◆ INSTRUCTIONS TO FOLLOW
Rewrite the text of every item below as one numbered list with one entry per line, skipping any blank lines. Leave the pictures out of your answer.
==== EXERCISE DATA ====
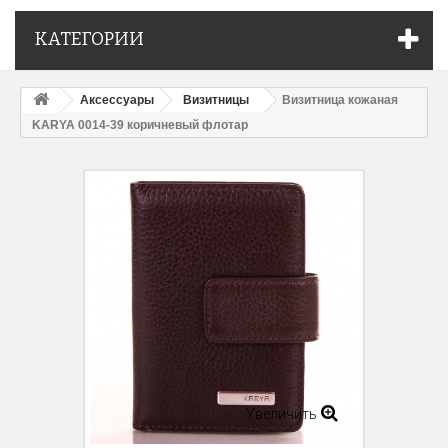
КАТЕГОРИИ
Аксессуары
Визитницы
Визитница кожаная
KARYA 0014-39 коричневый флотар
Увеличить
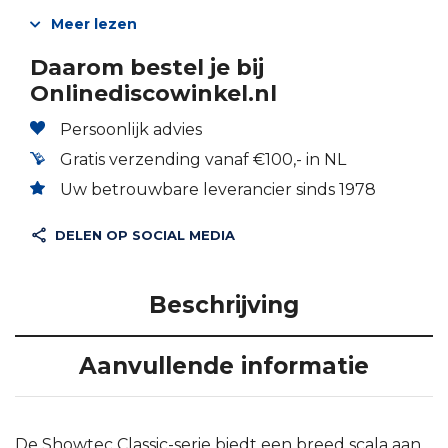
Meer lezen
Daarom bestel je bij
Onlinediscowinkel.nl
Persoonlijk advies
Gratis verzending vanaf €100,- in NL
Uw betrouwbare leverancier sinds 1978
DELEN OP SOCIAL MEDIA
Beschrijving
Aanvullende informatie
De Showtec Classic-serie biedt een breed scala aan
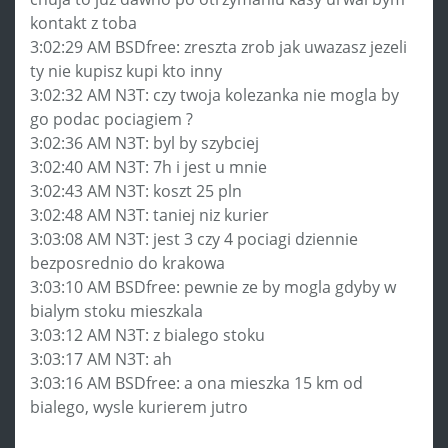
kontakt z toba
3:02:29 AM BSDfree: zreszta zrob jak uwazasz jezeli
ty nie kupisz kupi kto inny
3:02:32 AM N3T: czy twoja kolezanka nie mogla by
go podac pociagiem ?
3:02:36 AM N3T: byl by szybciej
3:02:40 AM N3T: 7h i jest u mnie
3:02:43 AM N3T: koszt 25 pln
3:02:48 AM N3T: taniej niz kurier
3:03:08 AM N3T: jest 3 czy 4 pociagi dziennie
bezposrednio do krakowa
3:03:10 AM BSDfree: pewnie ze by mogla gdyby w
bialym stoku mieszkala
3:03:12 AM N3T: z bialego stoku
3:03:17 AM N3T: ah
3:03:16 AM BSDfree: a ona mieszka 15 km od
bialego, wysle kurierem jutro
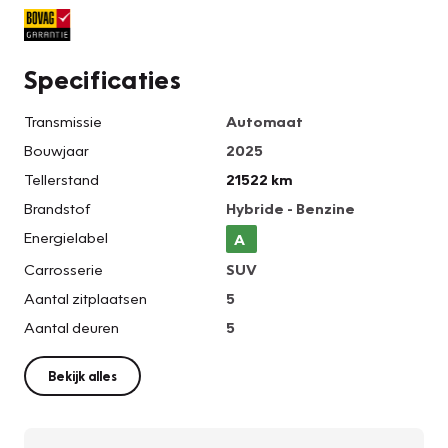
Specificaties
Transmissie
Automaat
Bouwjaar
2025
Tellerstand
21522 km
Brandstof
Hybride - Benzine
Energielabel
A
Carrosserie
SUV
Aantal zitplaatsen
5
Aantal deuren
5
Bekijk alles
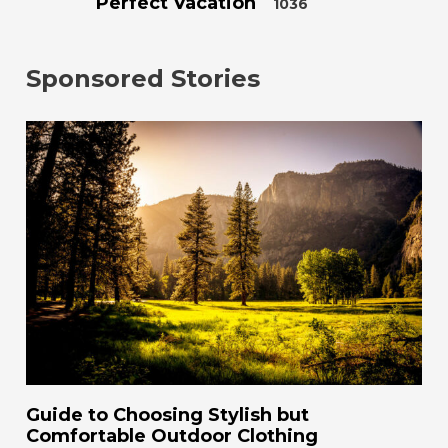
Perfect Vacation
1036
Sponsored Stories
Guide to Choosing Stylish but
Comfortable Outdoor Clothing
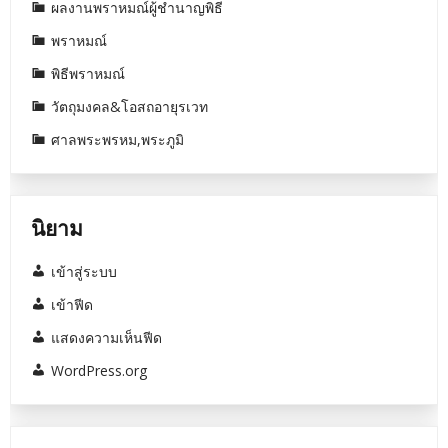
ผลงานพราหมณ์ผู้ชำนาญพิธี
พราหมณ์
พิธีพราหมณ์
วัตถุมงคล&โอสถอายุรเวท
ศาลพระพรหม,พระภูมิ
นิยาม
เข้าสู่ระบบ
เข้าฟีด
แสดงความเห็นฟีด
WordPress.org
====
◆ SOLUTION
1. КАТЕГОРИИ
2. Аксессуары
3. Визитницы
4. Визитница кожаная
5. KARYA 0014-39 коричневый флотар
6. Увеличить
7. Meer lezen
8. Daarom bestel je bij
9. Onlinediscowinkel.nl
10. Persoonlijk advies
11. Gratis verzending vanaf €100,- in NL
12. Uw betrouwbare leverancier sinds 1978
13. DELEN OP SOCIAL MEDIA
14. Beschrijving
15. Aanvullende informatie
16. De Showtec Classic-serie biedt een breed scala aan
17. kontakt z toba
18. 3:02:29 AM BSDfree: zreszta zrob jak uwazasz jezeli
19. ty nie kupisz kupi kto inny
20. 3:02:32 AM N3T: czy twoja kolezanka nie mogla by
21. go podac pociagiem ?
22. 3:02:36 AM N3T: byl by szybciej
23. 3:02:40 AM N3T: 7h i jest u mnie
24. 3:02:43 AM N3T: koszt 25 pln
25. 3:02:48 AM N3T: taniej niz kurier
26. 3:03:08 AM N3T: jest 3 czy 4 pociagi dziennie
27. bezposrednio do krakowa
28. 3:03:10 AM BSDfree: pewnie ze by mogla gdyby w
29. bialym stoku mieszkala
30. 3:03:12 AM N3T: z bialego stoku
31. 3:03:17 AM N3T: ah
32. 3:03:16 AM BSDfree: a ona mieszka 15 km od
33. bialego, wysle kurierem jutro
34. Specificaties
35. Transmissie
36. Automaat
37. Bouwjaar
38. 2025
39. Tellerstand
40. 21522 km
41. Brandstof
42. Hybride - Benzine
43. Energielabel
44. A
45. Carrosserie
46. SUV
47. Aantal zitplaatsen
48. 5
49. Aantal deuren
50. 5
51. Bekijk alles
52. Perfect Vacation
53. 1036
54. Sponsored Stories
55. Guide to Choosing Stylish but
56. Comfortable Outdoor Clothing
57. ผลงานพราหมณ์ผู้ชำนาญพิธี
58. พราหมณ์
59. พิธีพราหมณ์
60. วัตถุมงคล&โอสถอายุรเวท
61. ศาลพระพรหม,พระภูมิ
62. นิยาม
63. เข้าสู่ระบบ
64. เข้าฟีด
65. แสดงความเห็นฟีด
66. WordPress.org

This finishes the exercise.